■ WORK TO COMPLETE: Give the lines below again, exactly as they stand, and leave out the images.

[[ DATA PROVIDED, beginning ]]

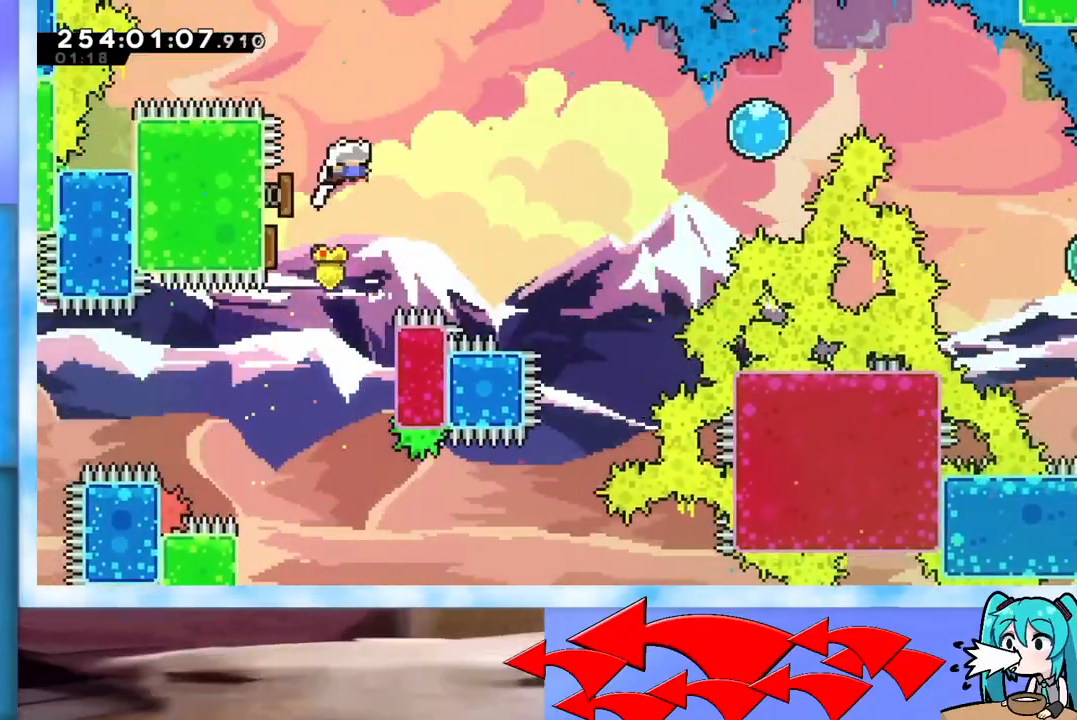
{"keys": ["right", "up"], "events": [[50, "left", "up"], [200, "jump", "up"]]}
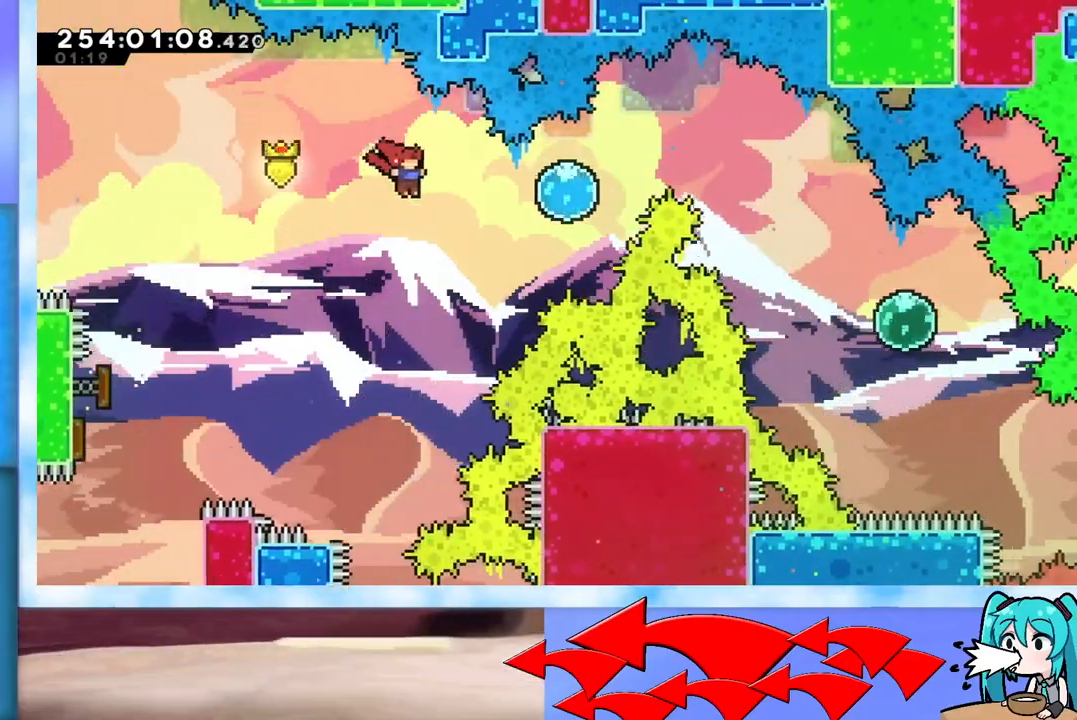
{"keys": ["dash", "right", "up"], "events": [[251, "dash", "down"], [351, "dash", "up"], [401, "dash", "down"]]}
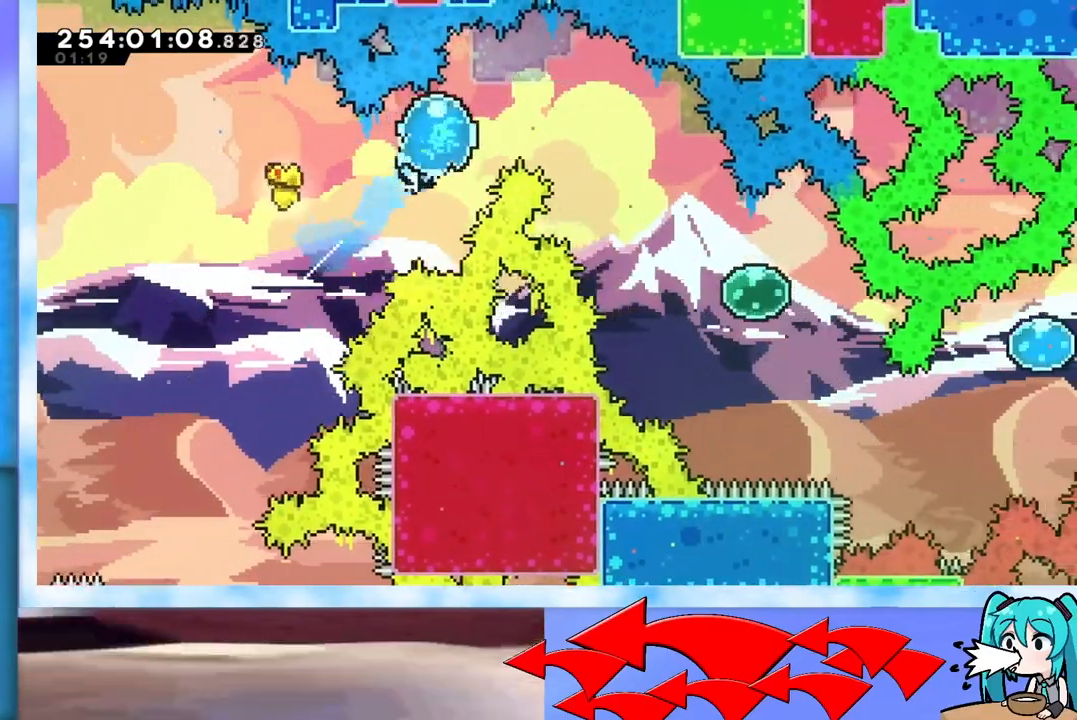
{"keys": ["right"], "events": [[50, "dash", "up"], [217, "up", "up"]]}
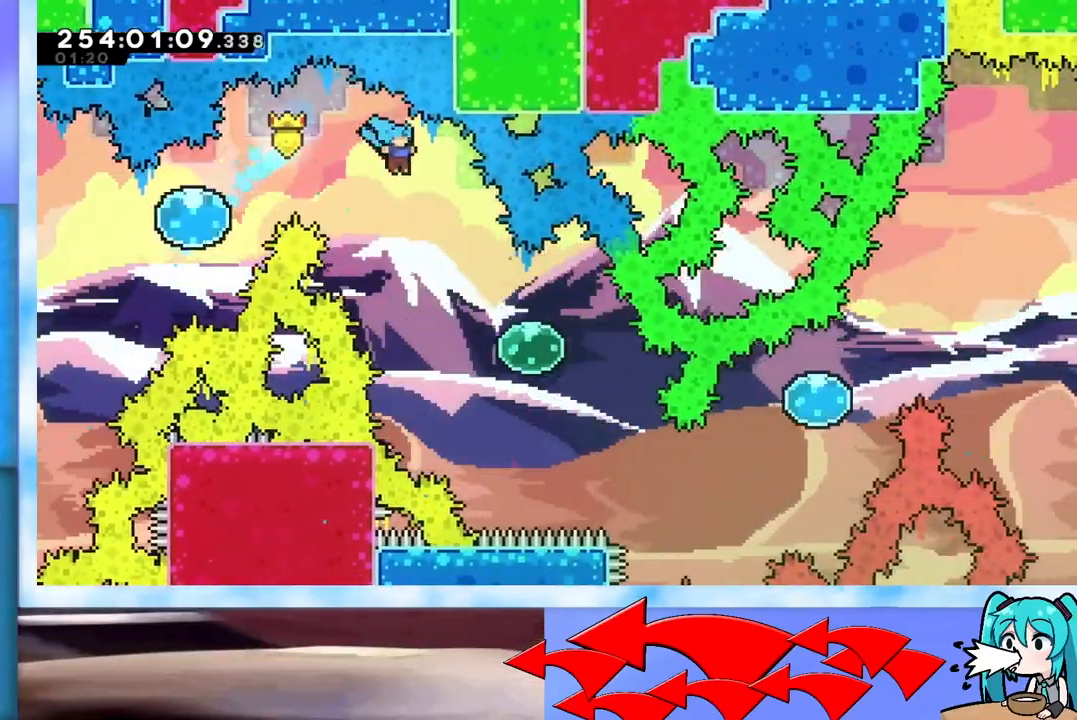
{"keys": ["dash", "down", "right"], "events": [[434, "dash", "down"], [434, "down", "down"]]}
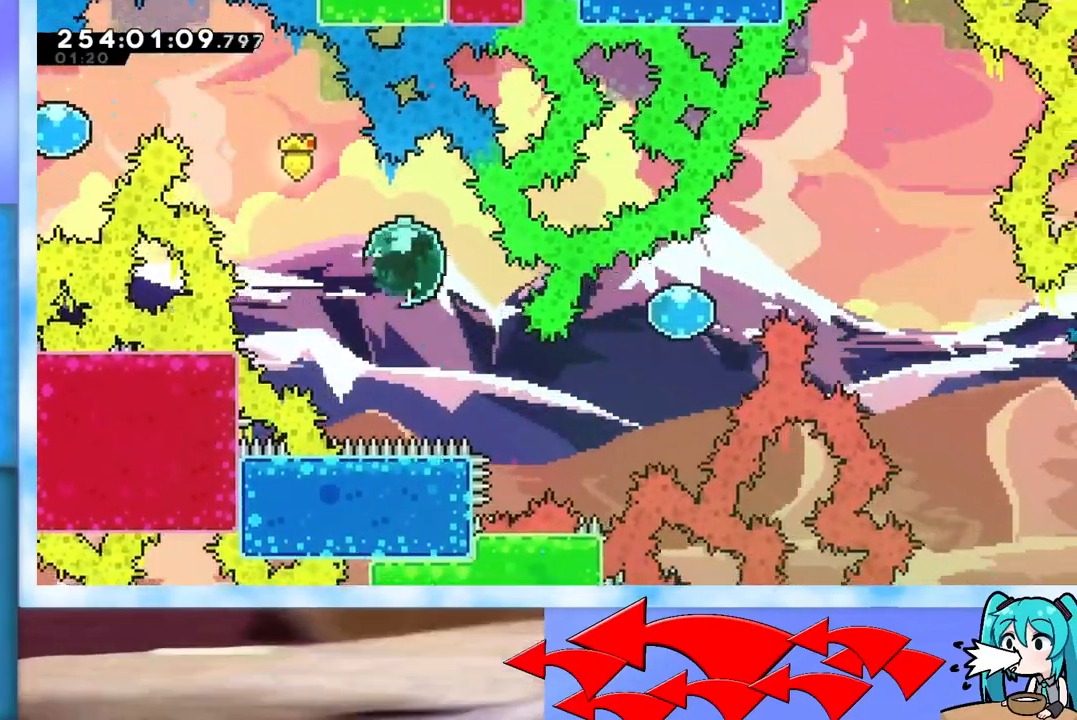
{"keys": ["dash", "right", "up"], "events": [[117, "dash", "up"], [117, "down", "up"], [267, "up", "down"], [367, "dash", "down"]]}
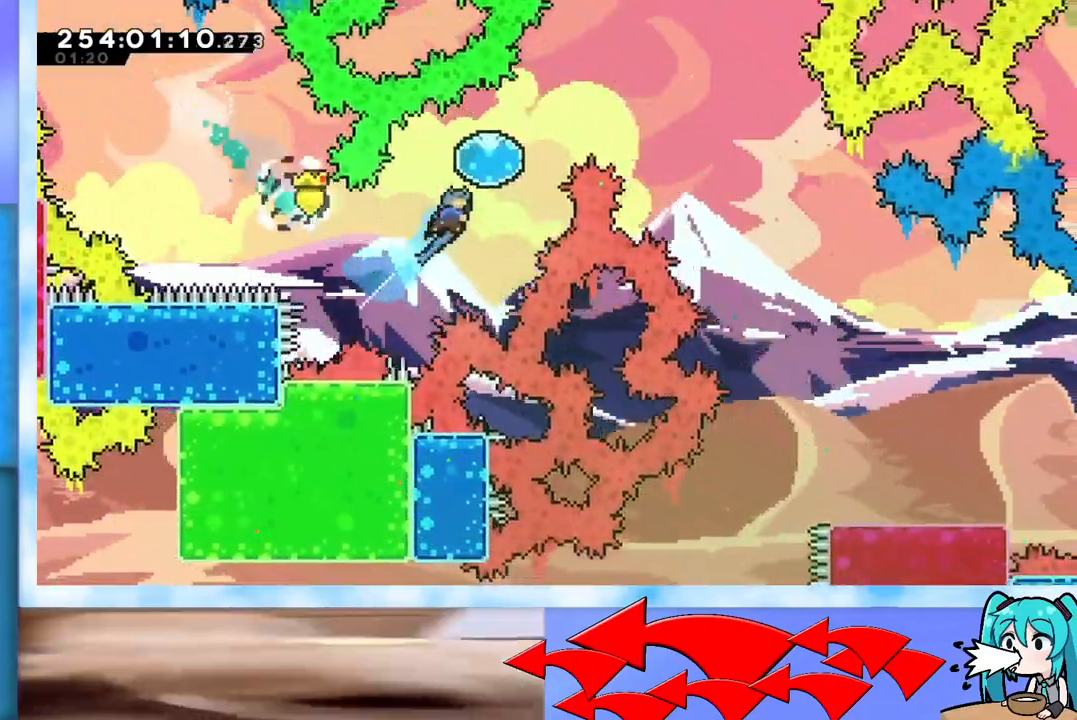
{"keys": ["right"], "events": [[17, "dash", "up"], [67, "dash", "down"], [201, "dash", "up"], [401, "up", "up"]]}
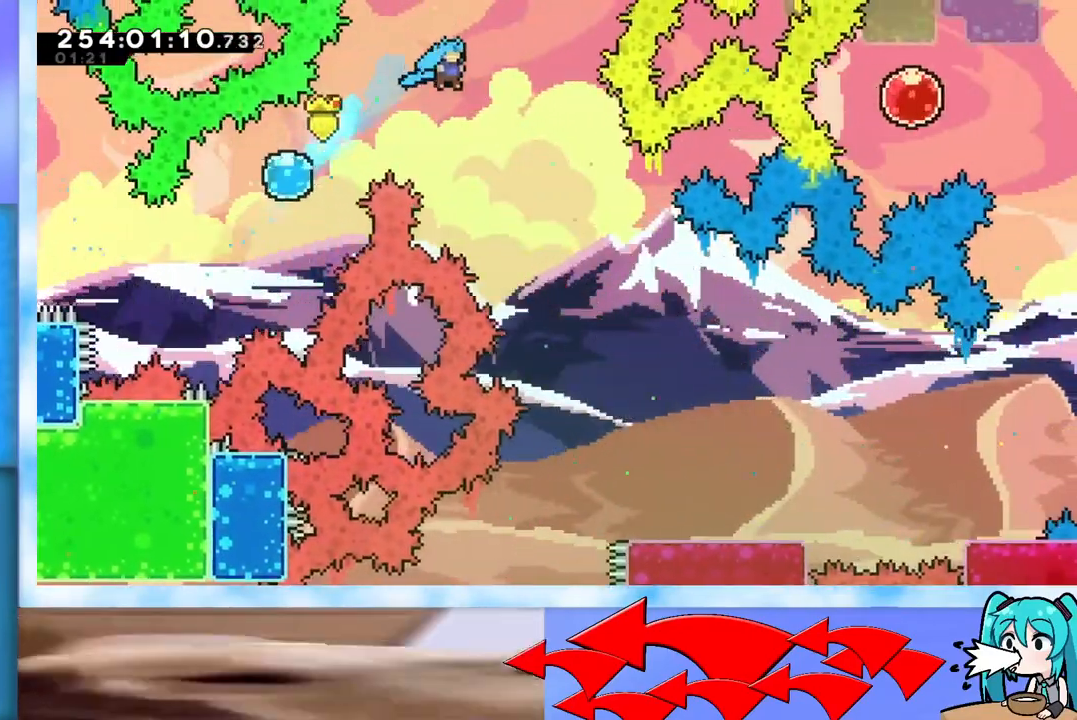
{"keys": ["right"], "events": []}
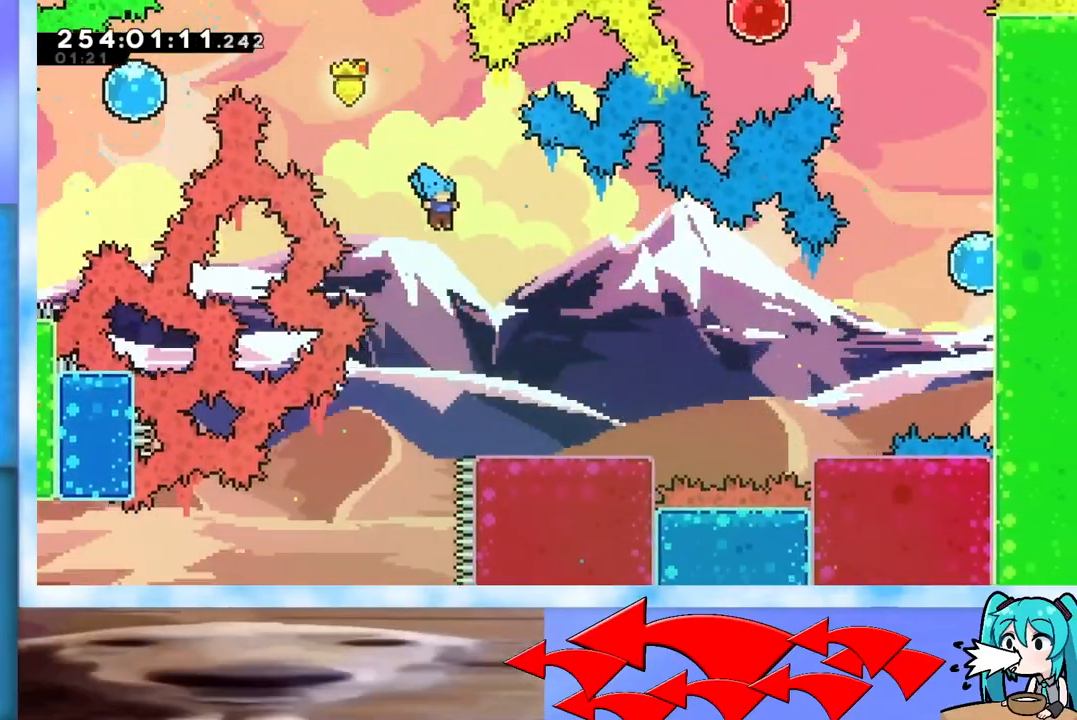
{"keys": ["dash", "right"], "events": [[151, "right", "up"], [468, "dash", "down"], [468, "right", "down"]]}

[[ DATA PROVIDED, end ]]

■ FINISHED TASK:
{"keys": ["right", "up"], "events": [[50, "left", "up"], [200, "jump", "up"]]}
{"keys": ["dash", "right", "up"], "events": [[251, "dash", "down"], [351, "dash", "up"], [401, "dash", "down"]]}
{"keys": ["right"], "events": [[50, "dash", "up"], [217, "up", "up"]]}
{"keys": ["dash", "down", "right"], "events": [[434, "dash", "down"], [434, "down", "down"]]}
{"keys": ["dash", "right", "up"], "events": [[117, "dash", "up"], [117, "down", "up"], [267, "up", "down"], [367, "dash", "down"]]}
{"keys": ["right"], "events": [[17, "dash", "up"], [67, "dash", "down"], [201, "dash", "up"], [401, "up", "up"]]}
{"keys": ["right"], "events": []}
{"keys": ["dash", "right"], "events": [[151, "right", "up"], [468, "dash", "down"], [468, "right", "down"]]}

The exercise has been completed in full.